Cyber Security Incident Handler - Associate

About The Position

Requirements

• Experience: 0-2 years of experience in IT, cybersecurity, or a related technical role. Internships or academic projects in cybersecurity are highly valued.
• An associate’s degree in cyber security or related field can replace the experience requirements.
• Core Knowledge: Foundational understanding of cybersecurity principles (e.g., CIA Triad), common network protocols (TCP/IP), and operating systems (Windows/Linux).
• Tool Experience: Familiarity with the purpose of security tools such as SIEM and Endpoint Detection and Response (EDR) platforms.
• Skills: Strong eagerness to learn, detail-oriented, with developing analytical and problem-solving abilities.
• Communication: Good written and verbal communication skills, with the ability to clearly document actions and escalate issues.
• Environment: Ability to work effectively in a structured, 24x7 shift-based operational environment and follow defined procedures meticulously.
• Must be able to obtain and maintain a Secret security clearance.
• Candidates must possess one of the following certifications prior to start date: · CompTia Security+, Certified Ethical Hacker (CEH), CYSA+

Nice To Haves

• Military/DoD Experience: Familiarity with U.S. military policies, procedures, and organizational structures.
• Cyber Security Controls: Foundational understanding of cybersecurity controls and the importance of adhering to security policies in a professional environment.
• Network Analysis: Basic experience reviewing network activity logs and an understanding of common network protocols (e.g., DNS, HTTP, SMB).
• Endpoint Security: Familiarity with reviewing security events from standard endpoint platforms (e.g., antivirus, host firewalls).
• Tool Familiarity: Exposure to or academic experience with some of the following tools: · A SIEM platform (e.g., Splunk, Kibana, Sentinel) · MDE EDR platform and or KQL · ServiceNow or another ticketing system · Linux Command Line

Responsibilities

• Alert Monitoring and Triage: Continuously monitor the security alert queue from SIEM, EDR, and other security tools, performing initial analysis to classify and prioritize events according to established procedures.
• Initial Response and Escalation: Execute initial response steps based on documented playbooks for common security events.

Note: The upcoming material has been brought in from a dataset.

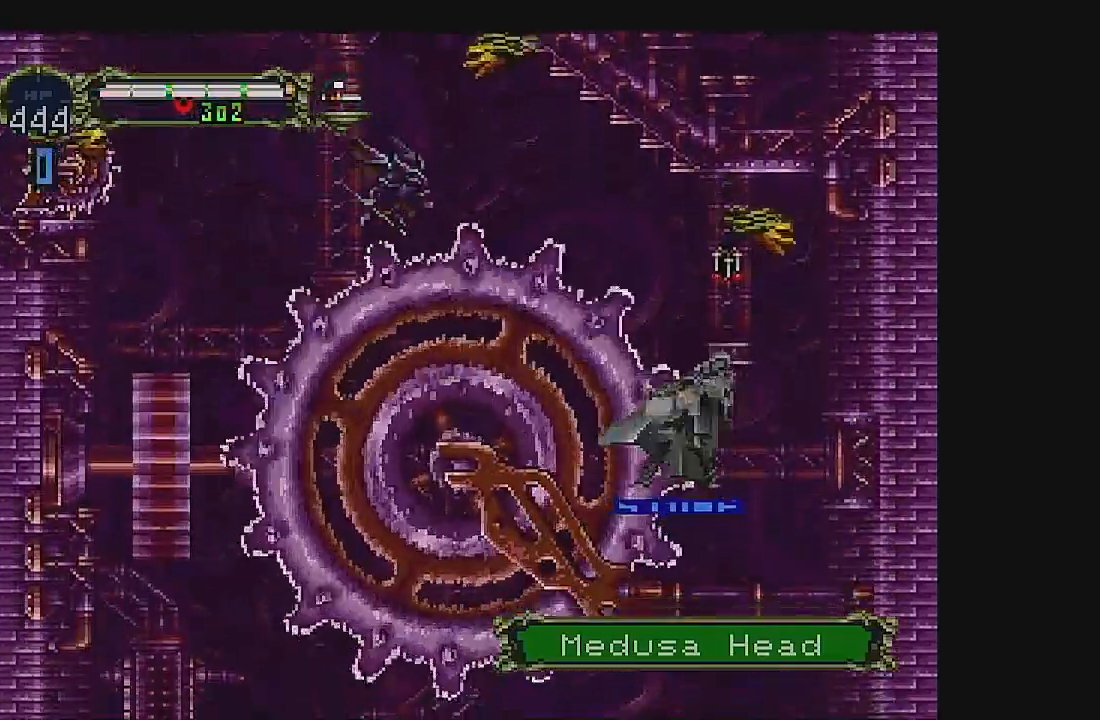
Gameplay with a controller (Xbox layout); each line is a JSON object with the inputs held at the frame after it. "events" lists button and stick changes between this image and that frame as [ms after this image, input, new state], when the widget could be followed in between. Not read: L1 L3 R1 R3 right_stick.
{"buttons": ["A", "DPAD_LEFT"], "left_stick": "center", "events": [[200, "DPAD_DOWN", "up"], [300, "DPAD_DOWN", "down"], [400, "DPAD_DOWN", "up"], [500, "DPAD_LEFT", "down"], [500, "DPAD_RIGHT", "up"]]}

Accurately escalate qualified incidents to intermediate and senior handlers when necessary.
• Incident Documentation: Meticulously document all analysis and actions taken in the incident management system, ensuring a clear and concise record of the initial response effort.
• Following Defined Procedures: Adhere strictly to standard operating procedures (SOPs) for incident handling, containment, and reporting.
• Team Collaboration: Assist senior team members in their investigation of more complex incidents by gathering data, running pre-defined queries, and performing assigned tasks.